> _OBJECTIF DE L'EXERCICE_
Recopiez sans aucune modification tout ce qui, dans l'arrêt de la Cour de cassation, va de « 7. La cour d'appel » jusqu'à « judiciaire de l'État. ».

> _TEXTE FOURNI_
6. Après avoir relevé que l'accident dont M. A... R... a été victime au cours d'une mission est dû à une défaillance technique du véhicule à bord duquel il se trouvait, l'arrêt constate, par motifs propres et adoptés, que les consorts R... fondent leurs demandes sur l'article 1er de la loi du 31 décembre 1957 et qu'ils ont dirigé leur action contre M. L..., auquel ils imputent la responsabilité de l'accident.
7. La cour d'appel a, par ces seuls motifs, légalement justifié sa décision de retenir la compétence de la juridiction judiciaire.
PAR CES MOTIFS, la Cour :
REJETTE le pourvoi ;
Condamne l'Agent judiciaire de l'Etat aux dépens ;
En application de l'article 700 du code de procédure civile, rejette les demandes ;
Ainsi fait et jugé par la Cour de cassation, première chambre civile, et prononcé par le président en son audience publique du neuf septembre deux mille vingt.
MOYEN ANNEXE au présent arrêt :
Moyen produit par la SARL Meier-Bourdeau, Lécuyer et associés, avocat aux Conseils, pour l'Agent judiciaire de l'État.

(Enregistrements issus d'une collecte de données)

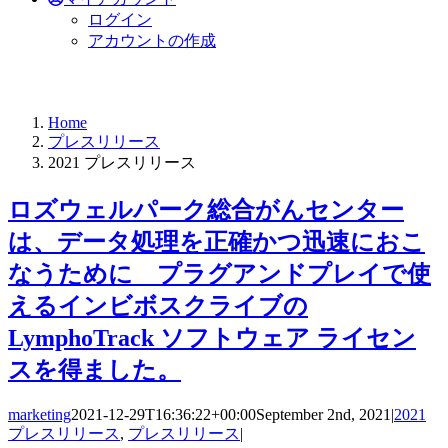
ログイン
アカウントの作成
Home
プレスリリース
2021 プレスリリース
ロズウェルパーク総合がんセンター
は、データ処理を正確かつ迅速におこ
なうために プラグアンドプレイで使
えるインビボスクライブの
LymphoTrack ソフトウェア ライセン
スを得ました。
marketing
2021-12-29T16:36:22+00:00
September 2nd, 2021
|
2021
プレスリリース
,
プレスリリース
|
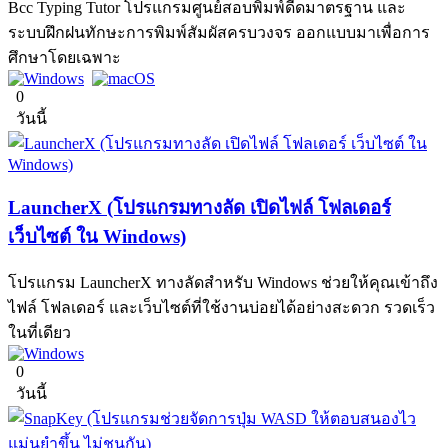
Bcc Typing Tutor โปรแกรมศูนย์สอบพิมพ์ดีดมาตรฐาน และ
ระบบฝึกฝนทักษะการพิมพ์สัมผัสครบวงจร ออกแบบมาเพื่อการ
ศึกษาโดยเฉพาะ
0
วันนี้
LauncherX (โปรแกรมทางลัด เปิดไฟล์ โฟลเดอร์
เว็บไซต์ ใน Windows)
โปรแกรม LauncherX ทางลัดสำหรับ Windows ช่วยให้คุณเข้าถึง
ไฟล์ โฟลเดอร์ และเว็บไซต์ที่ใช้งานบ่อยได้อย่างสะดวก รวดเร็ว
ในที่เดียว
0
วันนี้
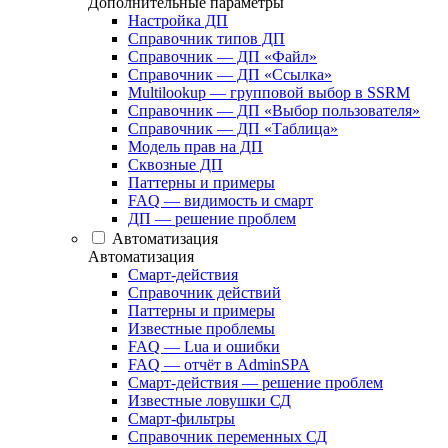
Дополнительные параметры
Настройка ДП
Справочник типов ДП
Справочник — ДП «Файл»
Справочник — ДП «Ссылка»
Multilookup — групповой выбор в SSRM
Справочник — ДП «Выбор пользователя»
Справочник — ДП «Таблица»
Модель прав на ДП
Сквозные ДП
Паттерны и примеры
FAQ — видимость и смарт
ДП — решение проблем
Автоматизация
Автоматизация
Смарт-действия
Справочник действий
Паттерны и примеры
Известные проблемы
FAQ — Lua и ошибки
FAQ — отчёт в AdminSPA
Смарт-действия — решение проблем
Известные ловушки СД
Смарт-фильтры
Справочник переменных СД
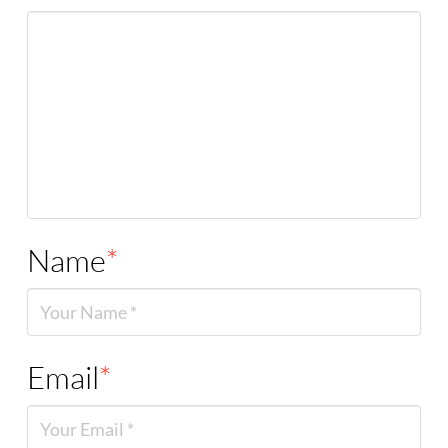
Name
*
Email
*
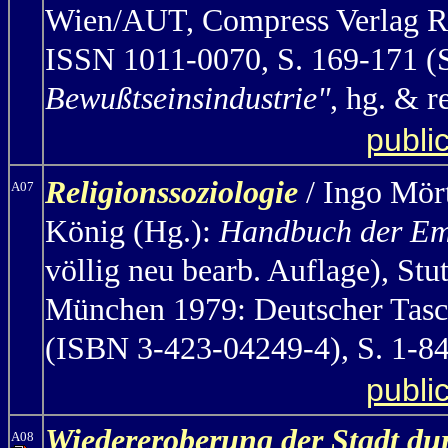
Wien/AUT, Compress Verlag Rom
ISSN 1011-0070, S. 169-171 
Bewußtseinsindustrie"
, hg. & r
publi
Religionssoziologie
/ Ingo Mör
A07
König (Hg.):
Handbuch der Emp
völlig neu bearb. Auflage), St
München 1979: Deutscher Tasc
(ISBN 3-423-04249-4), S. 1-8
publi
Wiedereroberung der Stadt du
A08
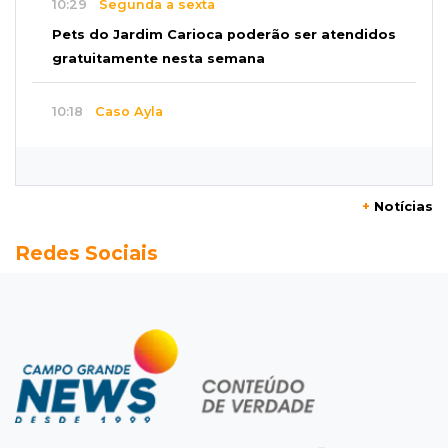
10:29
Segunda a sexta
Pets do Jardim Carioca poderão ser atendidos
gratuitamente nesta semana
10:18
Caso Ayla
Rastreamento de celulares levou polícia até
sequestradores de recém-nascida
+
Notícias
10:08
Susto
Redes Sociais
Pai e filho escapam de incêndio, mas fogo
consome Porsche de R$ 1 milhão
10:04
Pergunta do Dia
Tradicional churrasco com a família ainda
cabe no seu orçamento?
09:51
Rotina escolar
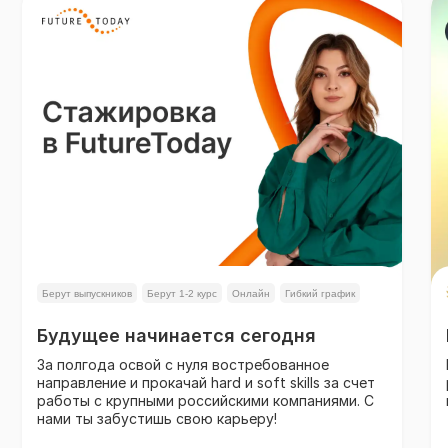
Берут выпускников
Берут 1-2 курс
Онлайн
Гибкий график
Гибрид
Будущее начинается сегодня
За полгода освой с нуля востребованное
направление и прокачай hard и soft skills за счет
работы с крупными российскими компаниями. С
нами ты забустишь свою карьеру!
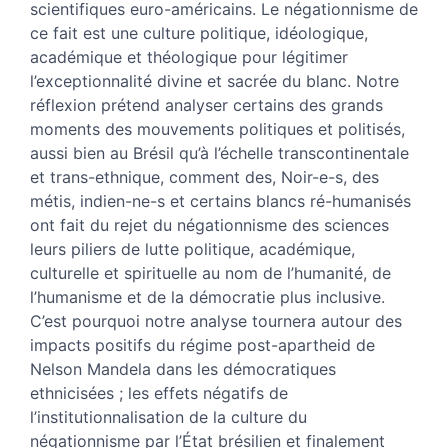
scientifiques euro-américains. Le négationnisme de
ce fait est une culture politique, idéologique,
académique et théologique pour légitimer
l’exceptionnalité divine et sacrée du blanc. Notre
réflexion prétend analyser certains des grands
moments des mouvements politiques et politisés,
aussi bien au Brésil qu’à l’échelle transcontinentale
et trans-ethnique, comment des, Noir-e-s, des
métis, indien-ne-s et certains blancs ré-humanisés
ont fait du rejet du négationnisme des sciences
leurs piliers de lutte politique, académique,
culturelle et spirituelle au nom de l’humanité, de
l’humanisme et de la démocratie plus inclusive.
C’est pourquoi notre analyse tournera autour des
impacts positifs du régime post-apartheid de
Nelson Mandela dans les démocratiques
ethnicisées ; les effets négatifs de
l’institutionnalisation de la culture du
négationnisme par l’État brésilien et finalement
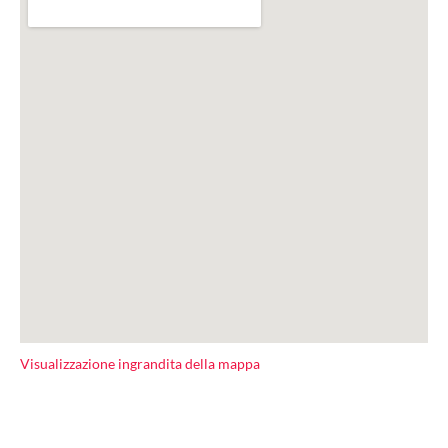
Visualizzazione ingrandita della mappa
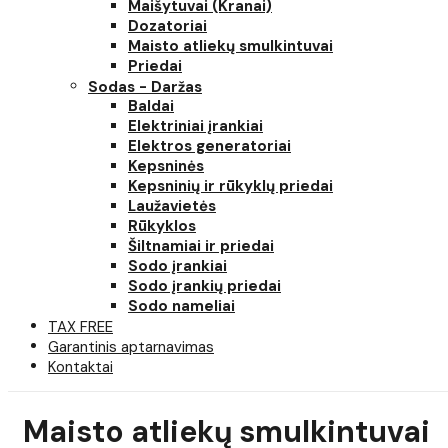
Maišytuvai (Kranai)
Dozatoriai
Maisto atliekų smulkintuvai
Priedai
Sodas - Daržas
Baldai
Elektriniai įrankiai
Elektros generatoriai
Kepsninės
Kepsninių ir rūkyklų priedai
Laužavietės
Rūkyklos
Šiltnamiai ir priedai
Sodo įrankiai
Sodo įrankių priedai
Sodo nameliai
TAX FREE
Garantinis aptarnavimas
Kontaktai
Maisto atliekų smulkintuvai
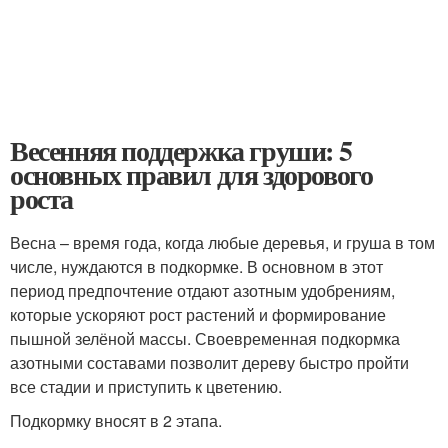
Весенняя поддержка груши: 5
основных правил для здорового
роста
Весна – время года, когда любые деревья, и груша в том
числе, нуждаются в подкормке. В основном в этот
период предпочтение отдают азотным удобрениям,
которые ускоряют рост растений и формирование
пышной зелёной массы. Своевременная подкормка
азотными составами позволит дереву быстро пройти
все стадии и приступить к цветению.
Подкормку вносят в 2 этапа.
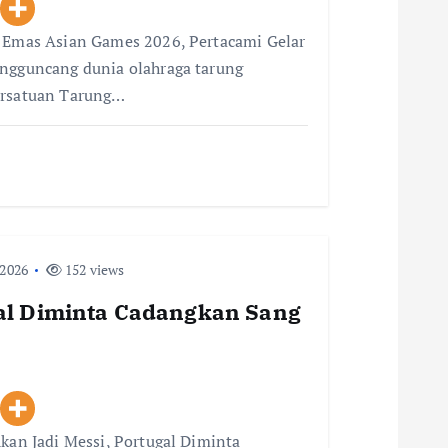
i Emas Asian Games 2026, Pertacami Gelar
engguncang dunia olahraga tarung
ersatuan Tarung…
 2026
152 views
gal Diminta Cadangkan Sang
Akan Jadi Messi, Portugal Diminta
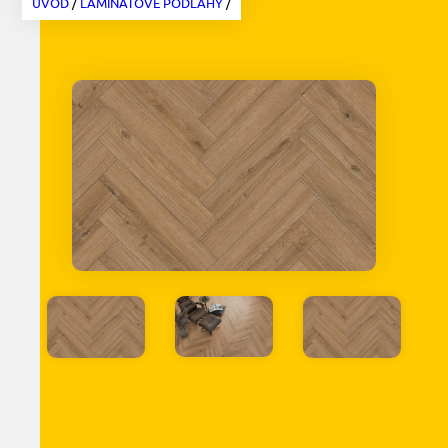
ÚVOD
/
LAMINÁTOVÉ PODLAHY
/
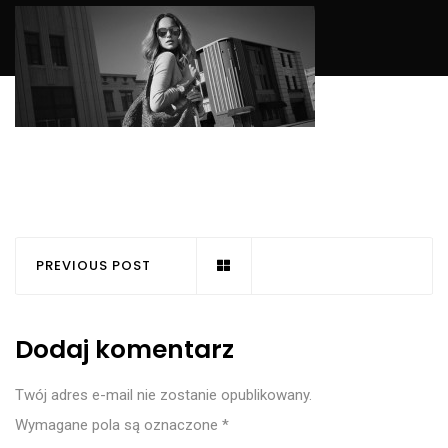
PREVIOUS POST
Dodaj komentarz
Twój adres e-mail nie zostanie opublikowany.
Wymagane pola są oznaczone
*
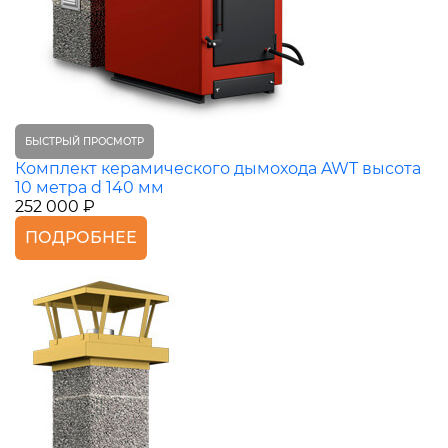
БЫСТРЫЙ ПРОСМОТР
Комплект керамического дымохода AWT высота
10 метра d 140 мм
252 000 ₽
ПОДРОБНЕЕ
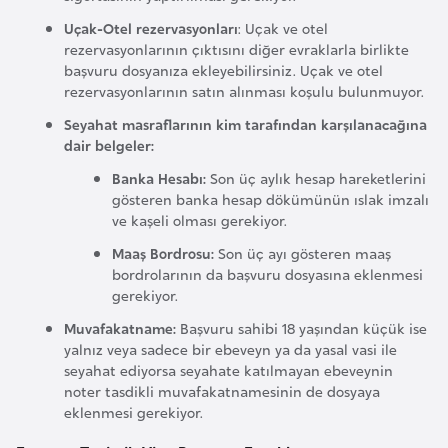
a
Uçak-Otel rezervasyonları
: Uçak ve otel
r
rezervasyonlarının çıktısını diğer evraklarla birlikte
başvuru dosyanıza ekleyebilirsiniz. Uçak ve otel
u
rezervasyonlarının satın alınması koşulu bulunmuyor.
s
Seyahat masraflarının kim tarafından karşılanacağına
dair belgeler:
B
Banka Hesabı:
Son üç aylık hesap hareketlerini
e
gösteren banka hesap dökümünün ıslak imzalı
l
ve kaşeli olması gerekiyor.
ç
Maaş Bordrosu:
Son üç ayı gösteren maaş
i
bordrolarının da başvuru dosyasına eklenmesi
k
gerekiyor.
a
Muvafakatname:
Başvuru sahibi 18 yaşından küçük ise
yalnız veya sadece bir ebeveyn ya da yasal vasi ile
seyahat ediyorsa seyahate katılmayan ebeveynin
B
noter tasdikli muvafakatnamesinin de dosyaya
e
eklenmesi gerekiyor.
n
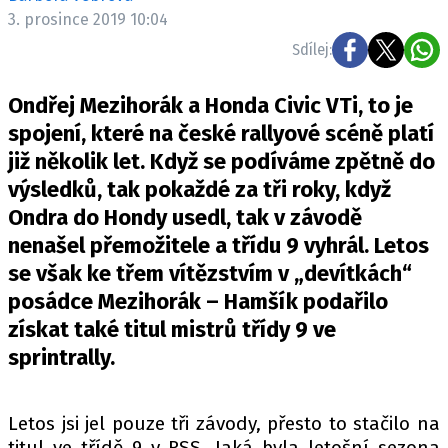
ELEKTRO
3. prosince 2019 10:04
Sdílej:
NOVINKY ZE SVĚTA EV
TESTY ELEKTROMOBILŮ
Ondřej Mezihorák a Honda Civic VTi, to je
TRH S ELEKTROMOBILY
spojení, které na české rallyové scéně platí
již několik let. Když se podíváme zpětně do
RALLY
výsledků, tak pokaždé za tři roky, když
OSTATNÍ
Ondra do Hondy usedl, tak v závodě
TISKOVKY
nenašel přemožitele a třídu 9 vyhrál. Letos
se však ke třem vítězstvím v „devítkách“
ROZHOVORY
posádce Mezihorák – Hamšík podařilo
DAKAR
získat také titul mistrů třídy 9 ve
Z DOMOVA
sprintrally.
ZE SVĚTA
MOTORSPORT
Letos jsi jel pouze tři závody, přesto to stačilo na
titul ve třídě 9 v RSS. Jaká byla letošní sezona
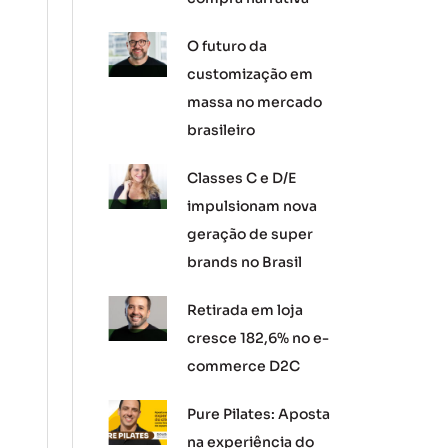
O futuro da
customização em
massa no mercado
brasileiro
Classes C e D/E
impulsionam nova
geração de super
brands no Brasil
Retirada em loja
cresce 182,6% no e-
commerce D2C
Pure Pilates: Aposta
na experiência do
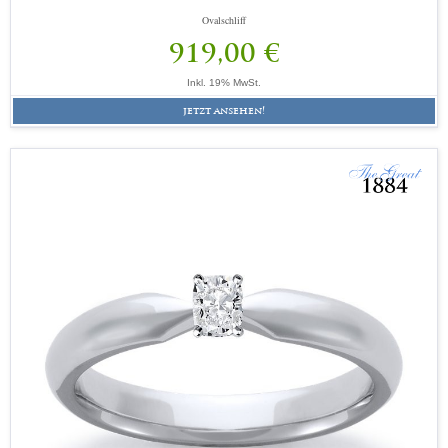
Ovalschliff
919,00 €
Inkl. 19% MwSt.
jetzt ansehen!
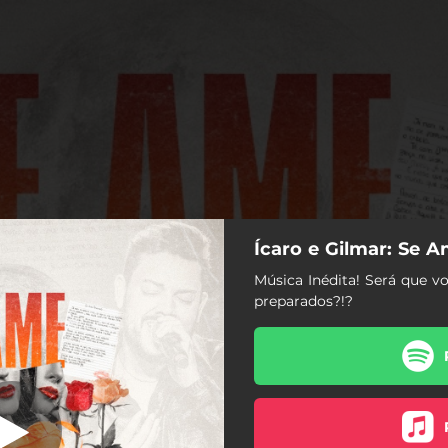
Ícaro e Gilmar: Se 
eiro (Ao Vivo)
Música Inédita! Será que v
preparados?!?
Se Ame Primeiro (Ao Vivo)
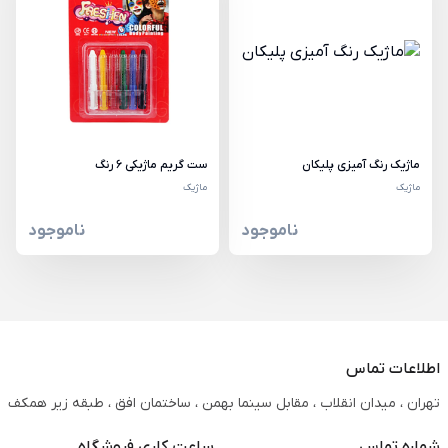
ماژیک رنگ آمیزی پلیکان
ست گریم ماژیکی 6 رنگ
ماژیک
ماژیک
ناموجود
ناموجود
اطلاعات تماس
تهران ، میدان انقلاب ، مقابل سینما بهمن ، ساختمان افق ، طبقه زیر همکف
شماره تماس
ساعت کاری فروشگاه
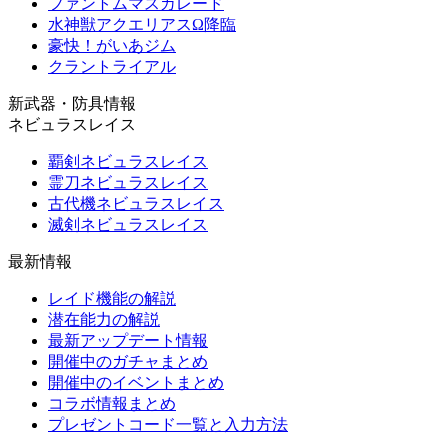
ファントムマスカレード
水神獣アクエリアスΩ降臨
豪快！がいあジム
クラントライアル
新武器・防具情報
ネビュラスレイス
覇剣ネビュラスレイス
霊刀ネビュラスレイス
古代機ネビュラスレイス
滅剣ネビュラスレイス
最新情報
レイド機能の解説
潜在能力の解説
最新アップデート情報
開催中のガチャまとめ
開催中のイベントまとめ
コラボ情報まとめ
プレゼントコード一覧と入力方法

> _RÉPONSE ATTENDUE_
7. La cour d'appel a, par ces seuls motifs, légalement justifié sa décision de retenir la compétence de la juridiction judiciaire.
PAR CES MOTIFS, la Cour :
REJETTE le pourvoi ;
Condamne l'Agent judiciaire de l'Etat aux dépens ;
En application de l'article 700 du code de procédure civile, rejette les demandes ;
Ainsi fait et jugé par la Cour de cassation, première chambre civile, et prononcé par le président en son audience publique du neuf septembre deux mille vingt.
MOYEN ANNEXE au présent arrêt :
Moyen produit par la SARL Meier-Bourdeau, Lécuyer et associés, avocat aux Conseils, pour l'Agent judiciaire de l'État.